Reputation: 779
from scrapy import Spider
from scrapy.http import Request
class AuthorSpider(Spider):
name = 'book'
start_urls = ['https://www.amazon.sg/s?k=Measuring+Tools+%26+Scales&i=home&crid=1011S67HHJSEW&sprefix=measuring+tools+%26+scales%2Chome%2C408&ref=nb_sb_noss']
def parse(self, response):
books = response.xpath("//h2/a/@href").extract()
for book in books:
url = response.urljoin(book)
yield Request(url, callback=self.parse_book)
def parse_book(self, response):
rows = response.xpath('//table[@id="productDetails_techSpec_section_1"]//tr')
table={}
for row in rows:
brand = row.xpath("//th[@class='a-color-secondary a-size-base prodDetSectionEntry' and contains(text(), 'Brand')]/following-sibling::td/text()").get()
asin = row.xpath("//th[@class='a-color-secondary a-size-base prodDetSectionEntry' and contains(text(), 'ASIN')]/following-sibling::td/text()").get().replace('\u200e',"")
table.update({'Brand':brand,'Asin':asin})
yield table
I want to scrape only brand
and ASIN
from the table I scape the text from the product information
these is the link https://www.amazon.sg/Etekcity-Accurate-Measuring-Packages-Stainless/dp/B08BPB9T1N/ref=sr_1_1?crid=1011S67HHJSEW&keywords=Measuring%2BTools%2B%26%2BScales&qid=1643125635&s=home&sprefix=measuring%2Btools%2B%26%2Bscales%2Chome%2C408&sr=1-1&th=1
Upvotes: 0
Views: 99
Reputation: 1128
If you just need brand and ASIN you don't need to iterate through the whole table. You can use xpath to directly select those attributes. One way to do it is using following.
brand = response.xpath("//th[@class='a-color-secondary a-size-base prodDetSectionEntry' and contains(text(), 'Brand')]/following-sibling::td/text()").get()

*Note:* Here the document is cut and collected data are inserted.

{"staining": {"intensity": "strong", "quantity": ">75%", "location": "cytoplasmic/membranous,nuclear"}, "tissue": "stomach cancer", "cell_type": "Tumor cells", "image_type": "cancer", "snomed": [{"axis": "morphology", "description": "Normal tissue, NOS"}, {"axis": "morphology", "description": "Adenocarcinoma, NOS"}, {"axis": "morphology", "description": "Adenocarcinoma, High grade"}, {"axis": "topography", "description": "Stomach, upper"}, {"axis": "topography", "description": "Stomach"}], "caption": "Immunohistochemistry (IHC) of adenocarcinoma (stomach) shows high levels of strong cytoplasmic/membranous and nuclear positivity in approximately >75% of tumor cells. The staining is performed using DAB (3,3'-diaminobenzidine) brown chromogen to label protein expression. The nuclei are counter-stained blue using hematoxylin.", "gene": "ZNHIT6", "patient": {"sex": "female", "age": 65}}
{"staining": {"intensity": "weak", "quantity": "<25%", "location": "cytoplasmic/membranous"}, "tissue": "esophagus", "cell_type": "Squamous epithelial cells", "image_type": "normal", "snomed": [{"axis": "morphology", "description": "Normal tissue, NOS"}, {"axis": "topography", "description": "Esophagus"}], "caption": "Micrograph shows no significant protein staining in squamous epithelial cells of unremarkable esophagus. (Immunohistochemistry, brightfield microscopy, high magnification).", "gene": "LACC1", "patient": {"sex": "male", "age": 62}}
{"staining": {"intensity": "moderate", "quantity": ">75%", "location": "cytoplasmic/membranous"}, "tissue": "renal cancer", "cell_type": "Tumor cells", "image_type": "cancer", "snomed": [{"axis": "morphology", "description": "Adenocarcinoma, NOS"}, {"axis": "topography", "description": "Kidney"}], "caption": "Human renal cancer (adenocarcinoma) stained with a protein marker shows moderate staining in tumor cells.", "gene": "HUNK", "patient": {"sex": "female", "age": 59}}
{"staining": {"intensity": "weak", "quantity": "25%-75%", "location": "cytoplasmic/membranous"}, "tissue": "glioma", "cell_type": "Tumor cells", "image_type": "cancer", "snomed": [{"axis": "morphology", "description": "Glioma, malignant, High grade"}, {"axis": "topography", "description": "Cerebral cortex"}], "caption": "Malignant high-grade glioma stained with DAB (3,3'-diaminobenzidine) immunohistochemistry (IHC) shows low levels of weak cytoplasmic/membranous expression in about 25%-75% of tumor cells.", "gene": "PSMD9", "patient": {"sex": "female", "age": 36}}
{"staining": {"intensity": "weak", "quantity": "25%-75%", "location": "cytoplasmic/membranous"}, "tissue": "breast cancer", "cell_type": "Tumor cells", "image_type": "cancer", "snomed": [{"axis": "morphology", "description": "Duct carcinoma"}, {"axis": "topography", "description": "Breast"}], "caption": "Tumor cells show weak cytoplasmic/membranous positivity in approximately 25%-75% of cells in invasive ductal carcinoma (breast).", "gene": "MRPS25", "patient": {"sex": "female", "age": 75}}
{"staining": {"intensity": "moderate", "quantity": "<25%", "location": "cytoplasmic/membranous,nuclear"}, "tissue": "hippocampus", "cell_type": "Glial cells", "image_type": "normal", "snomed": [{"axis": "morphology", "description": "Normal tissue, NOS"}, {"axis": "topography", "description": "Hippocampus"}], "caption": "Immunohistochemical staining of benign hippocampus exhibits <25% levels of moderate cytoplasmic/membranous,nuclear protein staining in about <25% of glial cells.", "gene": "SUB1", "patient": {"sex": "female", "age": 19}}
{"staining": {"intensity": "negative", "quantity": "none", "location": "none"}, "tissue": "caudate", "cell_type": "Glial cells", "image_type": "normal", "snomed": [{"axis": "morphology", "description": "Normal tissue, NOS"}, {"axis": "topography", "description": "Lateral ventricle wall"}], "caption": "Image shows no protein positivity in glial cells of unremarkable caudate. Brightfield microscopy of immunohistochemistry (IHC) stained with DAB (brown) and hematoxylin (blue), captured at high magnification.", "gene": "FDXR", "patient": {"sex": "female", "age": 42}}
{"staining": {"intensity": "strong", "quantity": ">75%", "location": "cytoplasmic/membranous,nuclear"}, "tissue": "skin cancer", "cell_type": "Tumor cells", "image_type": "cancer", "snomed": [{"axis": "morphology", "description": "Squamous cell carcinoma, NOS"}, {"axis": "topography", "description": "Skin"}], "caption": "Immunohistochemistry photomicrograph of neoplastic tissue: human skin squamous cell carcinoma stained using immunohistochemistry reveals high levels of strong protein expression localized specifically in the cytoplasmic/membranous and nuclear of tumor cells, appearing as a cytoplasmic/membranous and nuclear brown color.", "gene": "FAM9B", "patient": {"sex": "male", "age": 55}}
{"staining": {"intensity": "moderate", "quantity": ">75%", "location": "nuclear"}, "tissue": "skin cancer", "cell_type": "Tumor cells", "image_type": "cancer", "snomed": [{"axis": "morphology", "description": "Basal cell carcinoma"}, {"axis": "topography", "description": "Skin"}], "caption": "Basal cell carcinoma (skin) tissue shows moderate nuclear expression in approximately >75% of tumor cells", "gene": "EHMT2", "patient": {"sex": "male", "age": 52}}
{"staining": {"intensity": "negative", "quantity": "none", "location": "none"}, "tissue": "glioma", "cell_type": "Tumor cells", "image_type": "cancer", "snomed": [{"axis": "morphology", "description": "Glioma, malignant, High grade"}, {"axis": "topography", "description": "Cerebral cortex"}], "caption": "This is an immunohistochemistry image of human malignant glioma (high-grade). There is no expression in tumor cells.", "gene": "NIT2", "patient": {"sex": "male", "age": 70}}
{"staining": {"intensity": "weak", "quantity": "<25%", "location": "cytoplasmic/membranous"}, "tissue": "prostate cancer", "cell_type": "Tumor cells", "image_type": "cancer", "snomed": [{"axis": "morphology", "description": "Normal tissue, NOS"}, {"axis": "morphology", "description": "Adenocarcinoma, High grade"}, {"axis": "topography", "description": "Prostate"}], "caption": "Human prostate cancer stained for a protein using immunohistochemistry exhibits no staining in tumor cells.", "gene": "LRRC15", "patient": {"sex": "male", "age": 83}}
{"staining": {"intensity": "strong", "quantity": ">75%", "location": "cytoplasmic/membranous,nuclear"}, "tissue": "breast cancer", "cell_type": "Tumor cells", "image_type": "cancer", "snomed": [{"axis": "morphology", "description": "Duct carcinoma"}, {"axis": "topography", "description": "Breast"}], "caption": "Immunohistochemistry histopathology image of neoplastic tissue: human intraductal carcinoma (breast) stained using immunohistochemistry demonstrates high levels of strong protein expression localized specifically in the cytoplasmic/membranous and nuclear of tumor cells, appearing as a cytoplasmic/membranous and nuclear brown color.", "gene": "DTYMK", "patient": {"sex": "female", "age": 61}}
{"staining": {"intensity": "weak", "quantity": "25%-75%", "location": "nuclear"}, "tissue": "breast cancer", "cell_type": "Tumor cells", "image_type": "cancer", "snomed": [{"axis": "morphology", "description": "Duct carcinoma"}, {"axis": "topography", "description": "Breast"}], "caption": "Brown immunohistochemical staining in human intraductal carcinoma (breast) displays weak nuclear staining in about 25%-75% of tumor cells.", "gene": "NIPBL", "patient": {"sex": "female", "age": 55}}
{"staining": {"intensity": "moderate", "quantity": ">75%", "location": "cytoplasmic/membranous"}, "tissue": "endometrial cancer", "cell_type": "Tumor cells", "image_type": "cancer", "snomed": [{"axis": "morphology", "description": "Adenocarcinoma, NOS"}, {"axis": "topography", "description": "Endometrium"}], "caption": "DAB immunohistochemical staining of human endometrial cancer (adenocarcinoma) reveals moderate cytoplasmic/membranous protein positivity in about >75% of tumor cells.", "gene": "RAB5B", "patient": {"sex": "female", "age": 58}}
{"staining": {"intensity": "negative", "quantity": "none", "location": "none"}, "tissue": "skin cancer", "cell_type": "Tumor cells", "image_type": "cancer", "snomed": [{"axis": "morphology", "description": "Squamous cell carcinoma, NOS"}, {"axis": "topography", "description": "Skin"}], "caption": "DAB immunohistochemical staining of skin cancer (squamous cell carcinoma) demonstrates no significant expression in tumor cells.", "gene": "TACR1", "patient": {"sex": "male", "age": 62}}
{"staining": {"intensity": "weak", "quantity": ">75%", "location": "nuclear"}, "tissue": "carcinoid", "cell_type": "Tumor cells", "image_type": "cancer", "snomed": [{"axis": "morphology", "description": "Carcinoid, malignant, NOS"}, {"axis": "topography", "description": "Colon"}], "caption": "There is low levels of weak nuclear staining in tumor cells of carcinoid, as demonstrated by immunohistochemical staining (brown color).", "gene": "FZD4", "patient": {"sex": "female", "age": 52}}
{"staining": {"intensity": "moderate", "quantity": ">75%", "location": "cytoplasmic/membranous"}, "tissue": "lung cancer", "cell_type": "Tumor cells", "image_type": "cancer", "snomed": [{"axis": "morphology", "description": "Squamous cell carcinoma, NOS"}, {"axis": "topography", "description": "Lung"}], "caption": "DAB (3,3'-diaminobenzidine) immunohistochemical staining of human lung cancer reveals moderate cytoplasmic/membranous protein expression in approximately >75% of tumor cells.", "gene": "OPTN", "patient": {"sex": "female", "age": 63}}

asin = response.xpath("//th[@class='a-color-secondary a-size-base prodDetSectionEntry' and contains(text(), 'ASIN')]/following-sibling::td/text()").get()
You might need to clean up the resulting text a bit using str().strip(). All this xpath is saying is "find the th tag with the right class and with a text of 'Brand' or 'ASIN' then look ahead to the next TD tag and grab that text."
Upvotes: 1